もちろんその描写は、“コンピュータ”が重要な局面であればあるほど分かりやすい脚色が加えられ、現実離れしていく傾向がある。とはいえ、テクノロジーの進化とともに「将来的にはありえなくもない」ものも決して少なくない。そしてそれらに共通しているのは、もし自分がそのインタフェースを使うことがあったとしたら、きっとわくわくするだろう、ということだ。
例えば「マイノリティリポート」のマルチタッチインタフェースは、すでにマイクロソフトのSurfaceでほぼ実現できているし、「電脳コイル」の電脳メガネは、透過型のジャイロ付きヘッドマウントディスプレイがあれば、「meet-me」の3次元空間をPTAMによる拡張現実として合成することで同等のものを作り上げることができるかもしれない。
また、既存のハードウェア上であってもソフトウェアによるインタフェースの進化は止まらない。Google Earthの膨大な情報とそれをクローリングするインタフェースの融合が大きな衝撃をもたらしたことは記憶に新しいし、Google StreatViewに至ってはフィクションを超えているといってもいいくらいだ。さらに、最近のコンピュータサイエンス、テクノロジーは膨大な計算量を前提とした研究が進められており、既存の情報から「本来存在しない」情報を取り出すことも可能になってきている。
近未来を描いたサイバーパンクアニメにコンピュータによる写真解析が重要な役割を果たす場面が出てくるものがある。公安警察に所属する男が知人から預かった写真を分析するのだが、拡大に拡大を重ねていくと本来写っているべきものが写っていないことに気がつく、というものだ。この解析インタフェースではズームするとドットの荒い、低解像度の画像が表示され、しばらくするとワイプで高精細なものに更新される。

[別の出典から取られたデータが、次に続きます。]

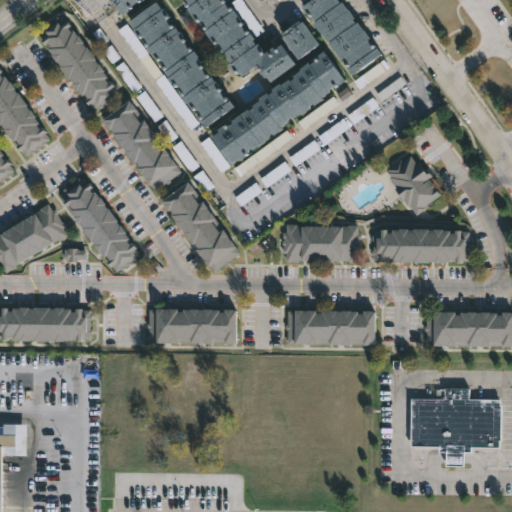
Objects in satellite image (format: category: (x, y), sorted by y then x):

このアニメの場合はもともとの解像度を超える超解像技術を描いているものと思われるが、操作性に関していえばすでにこれ以上のものが実現されている。それがマイクロソフトの「Deep Zoom」だ。まずはこれ(Jaw-dropping Photosynth demo)を見ていただこう。
当時“SeaDragon”と呼ばれていたDeep Zoomを使ったデモンストレーションだ。1分19秒あたりの映像からを注目してもらいたい。

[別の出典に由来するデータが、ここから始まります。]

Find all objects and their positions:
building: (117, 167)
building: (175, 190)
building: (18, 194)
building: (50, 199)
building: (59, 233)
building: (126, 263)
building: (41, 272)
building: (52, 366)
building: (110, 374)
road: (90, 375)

このようなマルチスケールの画像をつなぐ技術は、Google EarthやFlashムービーなどでもよく利用されており、いわば「流行の技術」とも言える。しかし、この高速性となめらかさは圧倒的だ。
さらにSeaDragonは先日正式版が公開された「Silverlight 2.0」の標準機能、Deep Zoomとして統合されており、Silverlightを使えば誰でも実装することができるようになっている。Deep Zoomの超拡大可能な画像データは、無料で配布されている「Deep Zoom Composer」で作成することが可能だが、1枚絵の場合はPhotoZoomのサイトにアップロードするだけで体験することができる。